Photo/Illutration A genij-botaru firefly (Shunsuke Kimura)

Researchers have shed new light on the color of the glow that fireflies gave off about 100 million years ago by re-creating the luminescent enzyme from one the species possess today.

The beetles glowed a dark green during the Cretaceous Period, compared with a range of colors from yellow to green emitted by their modern-day counterparts, according to a study by researchers at Chubu University, Nagahama Institute of Bio-Science and Technology and other institutions.

“We were able to re-create a colorful sight that has disappeared for a long time,” a researcher said.

About 2,200 species of fireflies are believed to exist today, and they all have the same substance called luciferin that makes them glow. But the color of the light ranges from yellow to green because each species has a different amino acid sequence of luciferase, a luminescent enzyme that numbers some 550 amino acids.

Lampyridae, a family of beetles to which fireflies belong, is thought to have been able to glow since it first appeared on Earth during the Cretaceous Period, about 100 million years ago, according to the research team.

In the study, the researchers applied a method called “ancestral sequence reconstruction” to determine how the amino acid sequence of fireflies' luciferase changed over time by using genetic information of the enzyme that about 30 modern species have. They successfully traced the amino acid sequence back to the one from some 100 million years ago.

The researchers then reproduced luciferase the ancestral firefly had and mixed it with luciferin. The chemical reaction caused the substance to glow a dark green. They said they were able to re-create the luminescence color with a 93.5 percent accuracy, according to their calculation.
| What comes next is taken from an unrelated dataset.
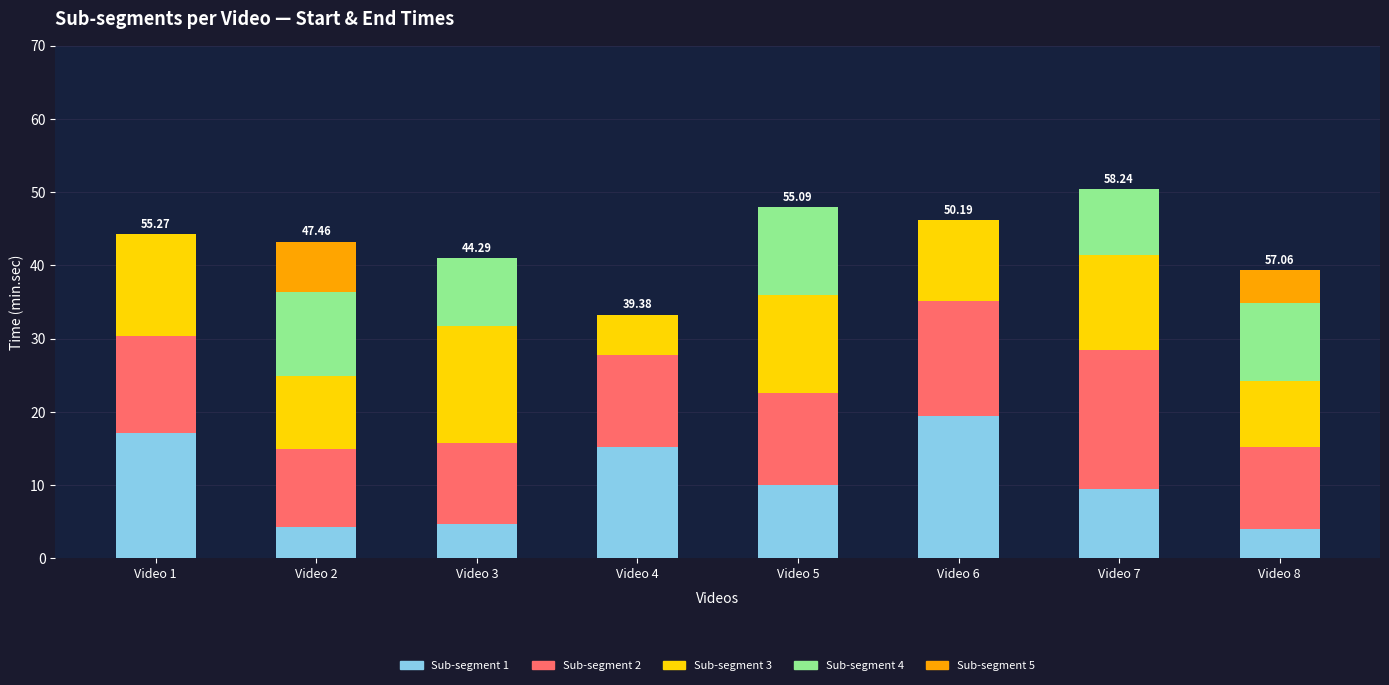

What is the total value across all series at Video 1?

44.2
Fireflies also have toxins and the greenish light they emit is considered a warning to predators. The species is believed to have evolved to glow in various colors as the emission of light also became a means of communication between males and females.

“Fireflies began emitting different colors as they diverged from the species that glows a dark green,” said Yuichi Oba, a professor of bioluminescence at Chubu University. “Further studies may reveal how their light emission evolved.”